Uma menina siberiana, uma dimensão secreta habitada por sinais tão particulares que os sentidos quase não os conseguem captar. Viagens, por vezes, assombradas por imagens tão fulgurantes que a imaginação quase não as alcança reter. Um errante caminheiro que eternamente se perde em divagações e recordações. A referência ao desejo não implica, necessariamente, nas minhas viagens, a representação de personagens ou de situações carnais. Há uma dimensão do desejo que está antes, depois e para além das pessoas conhecidas que é solidão, memória e silêncio.

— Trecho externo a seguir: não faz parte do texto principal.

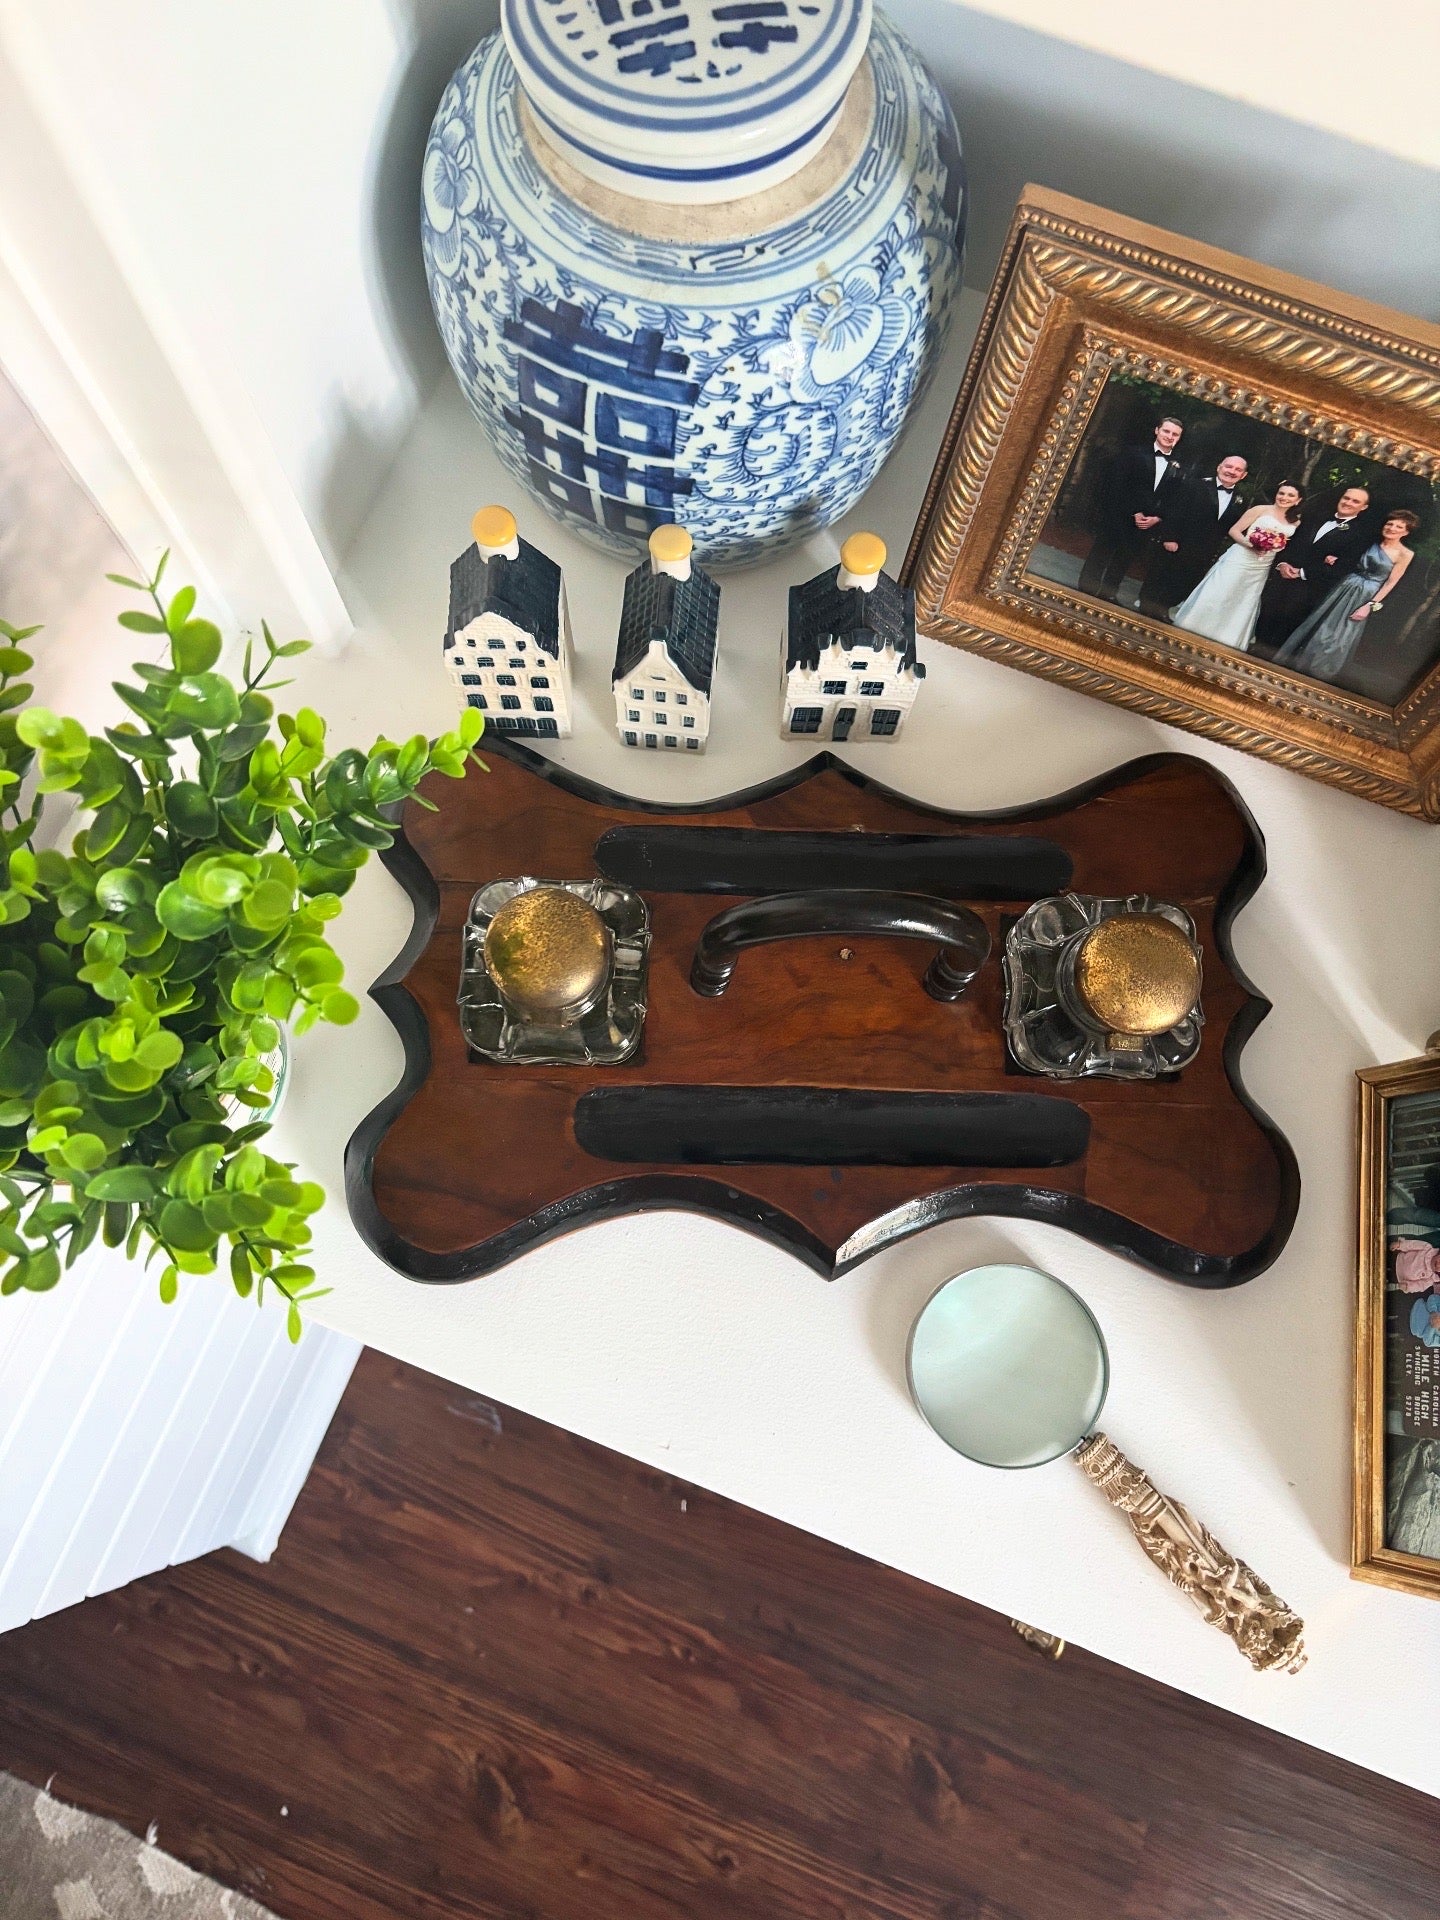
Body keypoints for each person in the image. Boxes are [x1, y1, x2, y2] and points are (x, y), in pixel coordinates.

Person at [1273, 509, 1419, 682]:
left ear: (1406, 532)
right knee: (1319, 625)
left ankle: (1317, 675)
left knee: (1339, 637)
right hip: (1344, 586)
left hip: (1365, 594)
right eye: (1390, 524)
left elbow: (1390, 583)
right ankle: (1295, 667)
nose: (1392, 528)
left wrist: (1369, 606)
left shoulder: (1405, 554)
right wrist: (1333, 558)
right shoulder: (1369, 542)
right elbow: (1349, 559)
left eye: (1399, 527)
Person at [1170, 482, 1303, 651]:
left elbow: (1288, 546)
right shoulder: (1260, 510)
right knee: (1220, 592)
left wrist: (1273, 548)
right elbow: (1234, 530)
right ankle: (1193, 628)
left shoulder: (1296, 522)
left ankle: (1226, 638)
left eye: (1290, 495)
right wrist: (1251, 544)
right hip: (1240, 558)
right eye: (1281, 493)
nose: (1284, 498)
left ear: (1298, 500)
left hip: (1261, 566)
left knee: (1243, 599)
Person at [1077, 415, 1187, 604]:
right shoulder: (1133, 453)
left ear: (1179, 438)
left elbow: (1174, 499)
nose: (1170, 436)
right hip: (1119, 513)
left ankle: (1109, 592)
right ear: (1157, 430)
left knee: (1125, 557)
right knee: (1102, 550)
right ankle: (1087, 586)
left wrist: (1157, 518)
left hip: (1147, 522)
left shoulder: (1179, 467)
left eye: (1175, 434)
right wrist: (1134, 511)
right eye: (1166, 431)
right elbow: (1117, 484)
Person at [1252, 486, 1371, 653]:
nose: (1348, 502)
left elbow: (1343, 567)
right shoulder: (1315, 517)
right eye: (1346, 498)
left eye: (1355, 501)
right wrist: (1282, 564)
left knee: (1282, 634)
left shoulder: (1360, 535)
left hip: (1309, 589)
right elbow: (1288, 542)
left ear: (1363, 507)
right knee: (1261, 620)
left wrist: (1301, 573)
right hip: (1280, 579)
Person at [1141, 454, 1249, 619]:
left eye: (1238, 469)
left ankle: (1163, 608)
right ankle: (1147, 607)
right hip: (1178, 542)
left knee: (1184, 582)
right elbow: (1174, 511)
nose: (1232, 471)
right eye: (1228, 466)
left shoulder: (1240, 499)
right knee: (1161, 576)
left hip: (1204, 551)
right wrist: (1169, 537)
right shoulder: (1194, 485)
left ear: (1243, 475)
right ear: (1219, 467)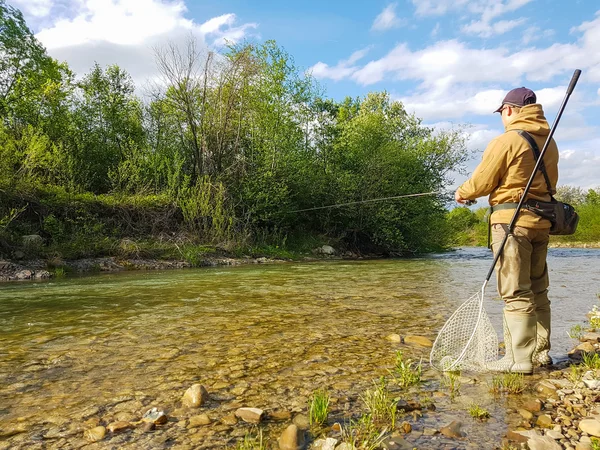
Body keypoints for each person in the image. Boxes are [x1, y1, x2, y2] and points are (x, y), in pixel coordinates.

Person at [455, 87, 558, 374]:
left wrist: (463, 193)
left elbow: (483, 181)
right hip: (541, 224)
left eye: (501, 112)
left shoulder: (508, 140)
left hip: (511, 224)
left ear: (510, 110)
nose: (502, 117)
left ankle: (519, 360)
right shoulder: (550, 142)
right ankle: (540, 352)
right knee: (539, 289)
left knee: (515, 292)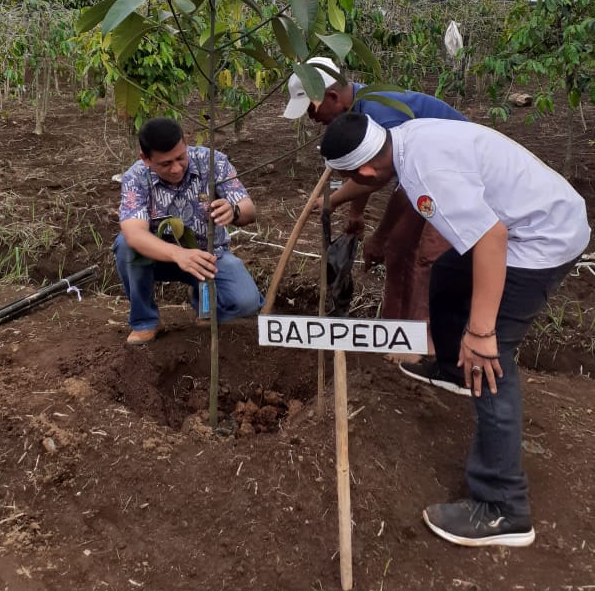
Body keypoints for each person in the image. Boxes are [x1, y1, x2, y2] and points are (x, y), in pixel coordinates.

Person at [320, 111, 590, 547]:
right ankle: (449, 368)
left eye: (352, 179)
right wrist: (328, 202)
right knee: (447, 273)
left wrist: (481, 332)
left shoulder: (427, 175)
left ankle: (503, 507)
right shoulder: (403, 139)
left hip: (538, 239)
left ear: (369, 169)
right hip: (532, 215)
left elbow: (490, 239)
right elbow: (371, 179)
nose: (354, 186)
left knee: (491, 358)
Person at [284, 57, 467, 334]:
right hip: (428, 176)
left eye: (311, 108)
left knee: (426, 255)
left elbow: (389, 180)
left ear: (332, 96)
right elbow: (367, 171)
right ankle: (395, 333)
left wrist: (375, 234)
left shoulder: (383, 114)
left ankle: (425, 343)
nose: (312, 118)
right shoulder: (360, 107)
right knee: (400, 248)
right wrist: (355, 213)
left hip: (456, 174)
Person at [114, 117, 263, 345]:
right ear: (145, 159)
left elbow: (249, 209)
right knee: (126, 245)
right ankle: (146, 322)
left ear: (185, 142)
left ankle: (203, 302)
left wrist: (234, 211)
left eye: (180, 158)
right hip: (158, 258)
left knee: (246, 302)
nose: (176, 169)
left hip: (208, 256)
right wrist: (178, 254)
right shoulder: (135, 177)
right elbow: (134, 234)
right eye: (165, 164)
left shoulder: (213, 161)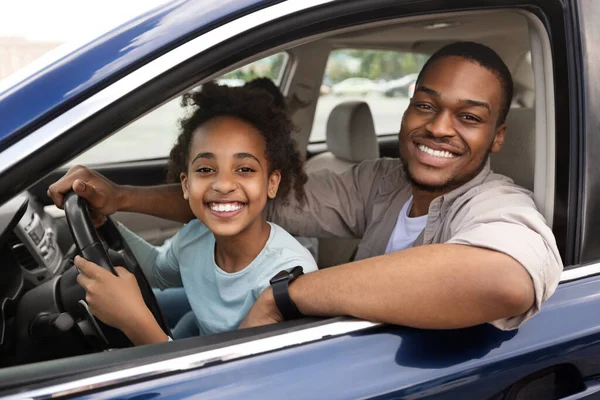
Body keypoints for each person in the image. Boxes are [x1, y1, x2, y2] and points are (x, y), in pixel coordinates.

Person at [49, 42, 563, 333]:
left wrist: (284, 297)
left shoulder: (498, 204)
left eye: (469, 117)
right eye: (425, 105)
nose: (440, 128)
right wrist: (120, 198)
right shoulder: (381, 181)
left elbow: (506, 279)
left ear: (497, 136)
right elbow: (244, 201)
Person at [69, 82, 318, 345]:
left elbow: (236, 380)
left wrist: (133, 320)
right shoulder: (197, 236)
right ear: (186, 185)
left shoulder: (287, 277)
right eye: (205, 170)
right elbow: (157, 271)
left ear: (272, 183)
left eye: (244, 169)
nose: (223, 185)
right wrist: (105, 223)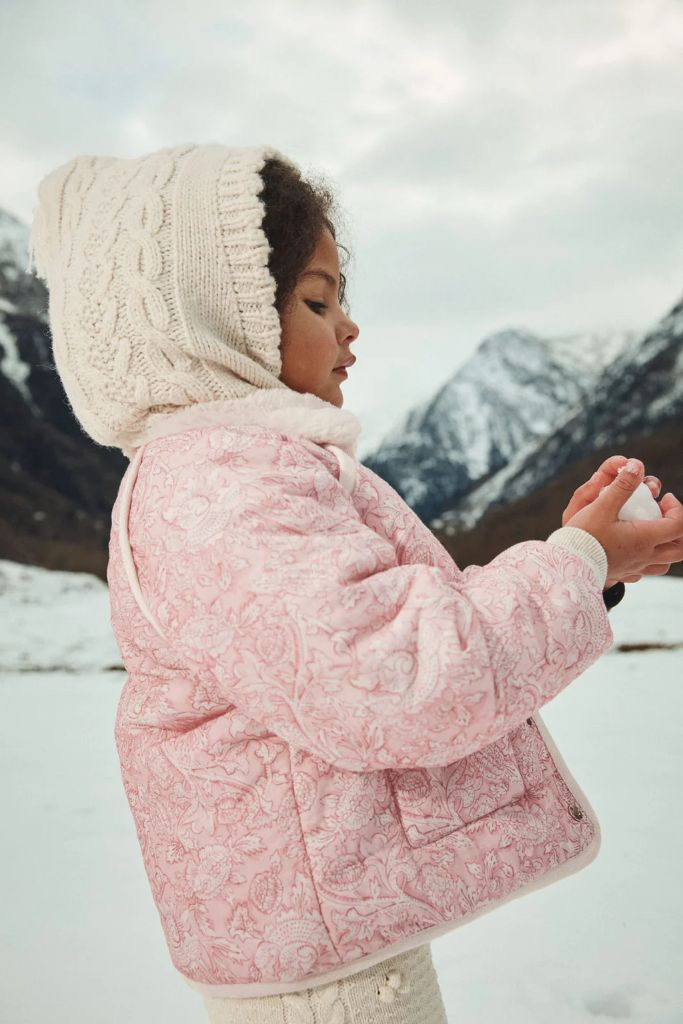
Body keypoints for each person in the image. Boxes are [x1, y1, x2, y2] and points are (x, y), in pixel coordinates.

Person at [29, 144, 683, 1024]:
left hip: (319, 940)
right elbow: (396, 679)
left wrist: (590, 568)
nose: (349, 327)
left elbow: (379, 629)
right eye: (316, 299)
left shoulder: (227, 468)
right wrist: (577, 562)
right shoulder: (223, 481)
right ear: (217, 320)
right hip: (325, 983)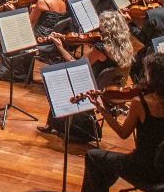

Nunca soube o nome dela. Aliás, durante a minha estada, em Irkutsk, jamais proferiu uma palavra… e durante muito tempo julguei ser muda, até ao momento em que o seu canto agudo irrompe o espaço sagrado numa pequena igreja situada num ermo siberiano. Creio, não, tenho a certeza, que aquela experiência melómana foi a mais marcante da minha vida. Reconhecendo o esplendor litúrgico que permanece (ainda) nas gélidas terras dos Gulags, de Dostoiévski e de Tolstói, assisti a toda liturgia de pé – por norma, não há bancos nas igrejas ortodoxas -, à solenidade do rito conquistando o coração dos fiéis. Encostado a uma imagem evangélica de Cristo (“a paixão do povo russo” segundo Dostoiévski) o diálogo polifónico vindo da interacção das vozes agudas femininas e do som grave do diácono era, sempre, elevada pela voz angélica que eu julgara muda: verdadeiramente sublime. Os cânticos ortodoxos e uma série de pinturas iconográficas extraídas de um todo corpo pictórico são aqueles que melhor representam a dimensão sólida e a memória profunda, talvez a instância fundadora, o ponto de ancoragem mais decisivo de toda a experiência vivida. E é por isso que não posso limitar ao mero reconhecimento das suas expressões secretas o desejo concupiscente.

Luís Barreira

Lago Baikal, Sibéria, 1996

Fotografia

Gelatin Silver print

arquivo: F_224_119, 1996

O clima na Sibéria é severo e quando o degelo aparece e a flora irrompe as marcas agrestes estão patentes a mais de um metro de profundidade, a ideia do gelo perpétuo. Recordo à medida que a memória se desvanece através do tempo e a história se depura, a figura formosa reflectida num poço pouco profundo. As águas cristalinas ao nível do solo não deixavam mentir a donzela espelhada. De cabelos soltos cruzados por um lenço descaído guarda viço e beleza de uma tenra idade. Um casaco de malha abotoado irregularmente aberto no espaço deixa antever um vestido de chita florido num antecipado corpo de mulher. Não muito longe, uma Datcha de madeira cuidadosamente esculpida, com as janelas coloridas de azul celeste, é tudo o que a memória enxerga, junto ao Lago Baikal. Fui tolhido naquele silêncio irrompido pelo gesto generoso daquela menina, quase mulher, oferecendo-me uma flor autóctone. Poucas flores se podem comparar com a graça e beleza deste gesto arrancado da taiga siberiana. A paz induzida pelo corpo ondulante finalizado por pétalas de cor azul-violeta era semelhante ao perfume doce libertado, só interrompido pela brisa macia vinda do lago. Mas que formosura suportada por um talo melancólico. Foram raros os momentos que me catapultaram para a lucidez desejada. A taciturna criatura de olhar tímido provocava em mim um arrepio inebriante. Além do mais, nenhuma planta é mais bela e confiável quando colocada na mão de um vagamundo. A Íris da Sibéria.